• _PROBLEM DETAILS_
Among the entries that follow, count the lines that contain the word "AddressWidth" and say how many there are, writing nothing else.

::::

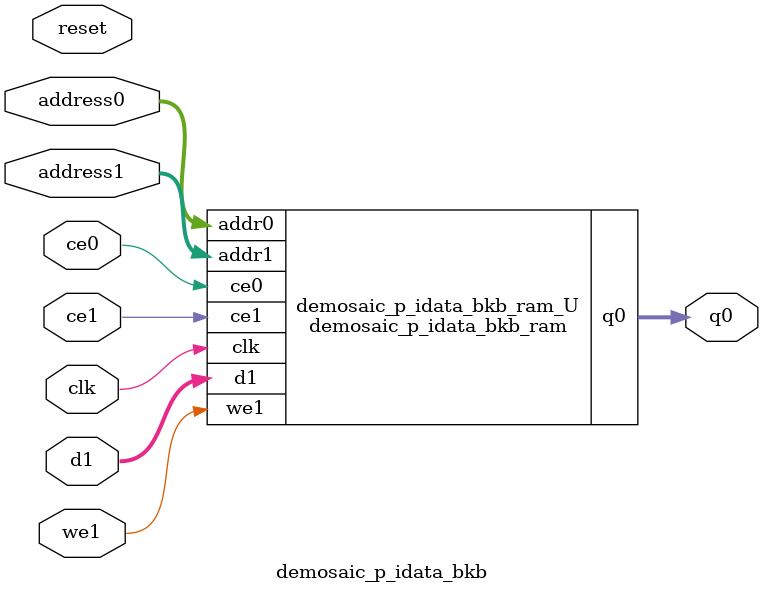
<source format=v>

`timescale 1 ns / 1 ps
module demosaic_p_idata_bkb_ram (addr0, ce0, q0, addr1, ce1, d1, we1,  clk);

parameter DWIDTH = 40;
parameter AWIDTH = 8;
parameter MEM_SIZE = 256;

input[AWIDTH-1:0] addr0;
input ce0;
output reg[DWIDTH-1:0] q0;
input[AWIDTH-1:0] addr1;
input ce1;
input[DWIDTH-1:0] d1;
input we1;
input clk;

(* ram_style = "block" *)reg [DWIDTH-1:0] ram[0:MEM_SIZE-1];




always @(posedge clk)  
begin 
    if (ce0) 
    begin
            q0 <= ram[addr0];
    end
end


always @(posedge clk)  
begin 
    if (ce1) 
    begin
        if (we1) 
        begin 
            ram[addr1] <= d1; 
        end 
    end
end


endmodule


`timescale 1 ns / 1 ps
module demosaic_p_idata_bkb(
    reset,
    clk,
    address0,
    ce0,
    q0,
    address1,
    ce1,
    we1,
    d1);

parameter DataWidth = 32'd40;
parameter AddressRange = 32'd256;
parameter AddressWidth = 32'd8;
input reset;
input clk;
input[AddressWidth - 1:0] address0;
input ce0;
output[DataWidth - 1:0] q0;
input[AddressWidth - 1:0] address1;
input ce1;
input we1;
input[DataWidth - 1:0] d1;



demosaic_p_idata_bkb_ram demosaic_p_idata_bkb_ram_U(
    .clk( clk ),
    .addr0( address0 ),
    .ce0( ce0 ),
    .q0( q0 ),
    .addr1( address1 ),
    .ce1( ce1 ),
    .we1( we1 ),
    .d1( d1 ));

endmodule


</source>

::::

• _SOLUTION TO THIS EXERCISE_
3